EXERCISE DETAILS: From the first line of the data below, copy each line up to the one containing "а просто нечем жить. На протяжен", and include that line too.

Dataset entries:
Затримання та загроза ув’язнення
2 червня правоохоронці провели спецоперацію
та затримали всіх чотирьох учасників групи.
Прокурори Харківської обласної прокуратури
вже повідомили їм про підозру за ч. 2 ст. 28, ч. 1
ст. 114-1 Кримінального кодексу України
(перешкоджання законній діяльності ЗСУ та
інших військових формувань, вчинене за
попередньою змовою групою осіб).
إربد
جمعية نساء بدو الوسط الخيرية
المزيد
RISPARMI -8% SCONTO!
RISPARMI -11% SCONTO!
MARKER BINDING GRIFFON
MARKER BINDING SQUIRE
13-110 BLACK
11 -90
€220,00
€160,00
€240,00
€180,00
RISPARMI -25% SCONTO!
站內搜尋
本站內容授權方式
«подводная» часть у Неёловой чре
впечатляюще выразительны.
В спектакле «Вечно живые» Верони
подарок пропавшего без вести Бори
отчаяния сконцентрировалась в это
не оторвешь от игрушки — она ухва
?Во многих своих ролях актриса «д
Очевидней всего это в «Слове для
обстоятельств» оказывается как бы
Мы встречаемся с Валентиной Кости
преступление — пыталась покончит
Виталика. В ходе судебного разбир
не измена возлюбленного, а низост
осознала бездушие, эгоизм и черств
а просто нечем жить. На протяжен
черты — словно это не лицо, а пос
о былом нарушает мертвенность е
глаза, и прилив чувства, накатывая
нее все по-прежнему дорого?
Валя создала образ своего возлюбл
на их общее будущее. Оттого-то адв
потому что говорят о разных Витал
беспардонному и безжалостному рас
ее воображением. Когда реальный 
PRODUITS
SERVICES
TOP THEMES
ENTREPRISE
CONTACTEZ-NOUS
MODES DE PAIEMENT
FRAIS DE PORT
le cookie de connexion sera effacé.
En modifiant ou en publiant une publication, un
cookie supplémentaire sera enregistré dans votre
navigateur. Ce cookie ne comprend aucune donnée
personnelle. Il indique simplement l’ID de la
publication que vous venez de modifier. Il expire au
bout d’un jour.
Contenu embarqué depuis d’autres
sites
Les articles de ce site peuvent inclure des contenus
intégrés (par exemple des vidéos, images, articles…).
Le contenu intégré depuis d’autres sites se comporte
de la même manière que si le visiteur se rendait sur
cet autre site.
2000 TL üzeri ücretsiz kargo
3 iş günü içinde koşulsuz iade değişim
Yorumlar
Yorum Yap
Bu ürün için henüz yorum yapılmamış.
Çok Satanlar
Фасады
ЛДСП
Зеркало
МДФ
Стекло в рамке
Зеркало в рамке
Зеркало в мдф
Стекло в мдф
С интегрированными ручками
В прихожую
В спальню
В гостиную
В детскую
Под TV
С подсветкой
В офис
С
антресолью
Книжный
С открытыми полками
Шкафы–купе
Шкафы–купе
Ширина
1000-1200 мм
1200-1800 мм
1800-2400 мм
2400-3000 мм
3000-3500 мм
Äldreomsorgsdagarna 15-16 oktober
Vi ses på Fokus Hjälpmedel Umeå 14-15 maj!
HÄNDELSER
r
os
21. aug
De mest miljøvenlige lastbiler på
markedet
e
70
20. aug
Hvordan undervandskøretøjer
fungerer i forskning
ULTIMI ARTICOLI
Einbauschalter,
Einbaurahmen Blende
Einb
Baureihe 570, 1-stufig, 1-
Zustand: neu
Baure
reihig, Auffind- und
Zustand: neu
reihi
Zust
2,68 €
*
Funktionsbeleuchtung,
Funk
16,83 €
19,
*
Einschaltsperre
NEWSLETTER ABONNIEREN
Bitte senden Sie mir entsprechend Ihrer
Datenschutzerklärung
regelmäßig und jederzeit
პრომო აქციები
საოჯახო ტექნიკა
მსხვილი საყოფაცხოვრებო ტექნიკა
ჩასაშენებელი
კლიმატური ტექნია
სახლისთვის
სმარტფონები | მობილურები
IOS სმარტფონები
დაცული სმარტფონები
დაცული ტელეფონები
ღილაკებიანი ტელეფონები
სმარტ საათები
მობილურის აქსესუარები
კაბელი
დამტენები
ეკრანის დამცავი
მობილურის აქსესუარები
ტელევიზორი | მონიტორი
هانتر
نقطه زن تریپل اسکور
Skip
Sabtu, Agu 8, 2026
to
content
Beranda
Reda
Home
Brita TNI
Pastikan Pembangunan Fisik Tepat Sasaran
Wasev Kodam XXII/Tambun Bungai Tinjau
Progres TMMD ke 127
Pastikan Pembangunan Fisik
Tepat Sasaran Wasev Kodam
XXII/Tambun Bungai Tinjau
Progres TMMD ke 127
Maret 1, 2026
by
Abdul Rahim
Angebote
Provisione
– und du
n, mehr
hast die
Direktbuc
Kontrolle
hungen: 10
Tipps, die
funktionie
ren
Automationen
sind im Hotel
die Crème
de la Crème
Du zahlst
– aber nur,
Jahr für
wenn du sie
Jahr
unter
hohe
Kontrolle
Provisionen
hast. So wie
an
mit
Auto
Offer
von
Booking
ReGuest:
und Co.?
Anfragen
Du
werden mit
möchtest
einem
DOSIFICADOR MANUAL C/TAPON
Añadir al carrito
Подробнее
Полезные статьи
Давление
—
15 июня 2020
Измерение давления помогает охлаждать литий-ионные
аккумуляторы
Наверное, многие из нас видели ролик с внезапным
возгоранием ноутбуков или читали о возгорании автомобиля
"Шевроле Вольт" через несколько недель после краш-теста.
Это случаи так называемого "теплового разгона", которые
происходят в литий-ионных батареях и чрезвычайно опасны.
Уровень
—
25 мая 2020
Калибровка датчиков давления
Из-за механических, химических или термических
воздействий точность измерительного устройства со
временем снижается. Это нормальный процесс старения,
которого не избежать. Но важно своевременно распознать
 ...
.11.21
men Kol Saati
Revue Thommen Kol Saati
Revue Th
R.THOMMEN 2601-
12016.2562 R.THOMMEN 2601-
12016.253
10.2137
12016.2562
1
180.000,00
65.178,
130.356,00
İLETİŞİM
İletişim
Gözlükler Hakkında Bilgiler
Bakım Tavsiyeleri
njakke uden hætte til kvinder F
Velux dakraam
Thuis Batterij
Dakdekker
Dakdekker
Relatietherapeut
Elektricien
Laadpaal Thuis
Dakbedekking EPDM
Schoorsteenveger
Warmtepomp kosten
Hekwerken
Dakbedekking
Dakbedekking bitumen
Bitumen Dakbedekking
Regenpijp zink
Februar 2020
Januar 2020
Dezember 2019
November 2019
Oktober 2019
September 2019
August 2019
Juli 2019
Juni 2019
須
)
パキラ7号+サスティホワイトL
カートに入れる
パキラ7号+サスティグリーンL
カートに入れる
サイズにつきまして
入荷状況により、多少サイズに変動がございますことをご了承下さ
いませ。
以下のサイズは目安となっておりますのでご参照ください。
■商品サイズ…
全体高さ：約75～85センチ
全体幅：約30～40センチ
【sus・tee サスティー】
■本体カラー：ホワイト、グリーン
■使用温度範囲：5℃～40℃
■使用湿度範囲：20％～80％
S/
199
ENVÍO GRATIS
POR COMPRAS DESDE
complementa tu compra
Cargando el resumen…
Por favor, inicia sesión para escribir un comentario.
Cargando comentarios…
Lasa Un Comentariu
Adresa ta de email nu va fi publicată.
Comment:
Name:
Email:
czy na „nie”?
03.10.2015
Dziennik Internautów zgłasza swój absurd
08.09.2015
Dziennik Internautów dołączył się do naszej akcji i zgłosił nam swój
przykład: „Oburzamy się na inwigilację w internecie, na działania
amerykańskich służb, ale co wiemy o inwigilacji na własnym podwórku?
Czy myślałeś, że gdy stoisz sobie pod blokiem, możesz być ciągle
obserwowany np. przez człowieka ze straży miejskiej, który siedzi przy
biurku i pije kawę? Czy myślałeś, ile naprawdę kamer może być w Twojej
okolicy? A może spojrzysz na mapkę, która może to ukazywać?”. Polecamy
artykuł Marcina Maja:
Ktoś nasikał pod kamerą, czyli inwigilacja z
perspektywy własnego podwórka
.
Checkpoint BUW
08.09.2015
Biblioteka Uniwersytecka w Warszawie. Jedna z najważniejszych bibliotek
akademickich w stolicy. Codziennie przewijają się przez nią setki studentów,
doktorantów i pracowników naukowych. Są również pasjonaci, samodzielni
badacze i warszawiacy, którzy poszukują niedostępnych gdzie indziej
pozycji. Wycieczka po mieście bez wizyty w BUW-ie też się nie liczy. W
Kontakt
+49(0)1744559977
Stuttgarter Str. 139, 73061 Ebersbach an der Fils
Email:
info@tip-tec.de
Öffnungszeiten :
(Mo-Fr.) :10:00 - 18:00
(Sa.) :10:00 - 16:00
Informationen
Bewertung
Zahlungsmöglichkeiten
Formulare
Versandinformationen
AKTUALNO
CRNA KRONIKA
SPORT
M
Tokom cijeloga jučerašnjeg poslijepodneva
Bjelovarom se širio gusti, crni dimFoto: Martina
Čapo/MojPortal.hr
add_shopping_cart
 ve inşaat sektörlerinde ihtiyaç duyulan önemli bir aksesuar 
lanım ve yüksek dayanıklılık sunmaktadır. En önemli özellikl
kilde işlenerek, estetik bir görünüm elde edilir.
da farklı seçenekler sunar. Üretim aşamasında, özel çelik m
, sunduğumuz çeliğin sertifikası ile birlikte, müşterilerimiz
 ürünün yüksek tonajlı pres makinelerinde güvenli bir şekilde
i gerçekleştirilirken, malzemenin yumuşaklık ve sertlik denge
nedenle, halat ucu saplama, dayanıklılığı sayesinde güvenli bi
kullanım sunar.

EXERCISE ANSWER:
Затримання та загроза ув’язнення
2 червня правоохоронці провели спецоперацію
та затримали всіх чотирьох учасників групи.
Прокурори Харківської обласної прокуратури
вже повідомили їм про підозру за ч. 2 ст. 28, ч. 1
ст. 114-1 Кримінального кодексу України
(перешкоджання законній діяльності ЗСУ та
інших військових формувань, вчинене за
попередньою змовою групою осіб).
إربد
جمعية نساء بدو الوسط الخيرية
المزيد
RISPARMI -8% SCONTO!
RISPARMI -11% SCONTO!
MARKER BINDING GRIFFON
MARKER BINDING SQUIRE
13-110 BLACK
11 -90
€220,00
€160,00
€240,00
€180,00
RISPARMI -25% SCONTO!
站內搜尋
本站內容授權方式
«подводная» часть у Неёловой чре
впечатляюще выразительны.
В спектакле «Вечно живые» Верони
подарок пропавшего без вести Бори
отчаяния сконцентрировалась в это
не оторвешь от игрушки — она ухва
?Во многих своих ролях актриса «д
Очевидней всего это в «Слове для
обстоятельств» оказывается как бы
Мы встречаемся с Валентиной Кости
преступление — пыталась покончит
Виталика. В ходе судебного разбир
не измена возлюбленного, а низост
осознала бездушие, эгоизм и черств
а просто нечем жить. На протяжен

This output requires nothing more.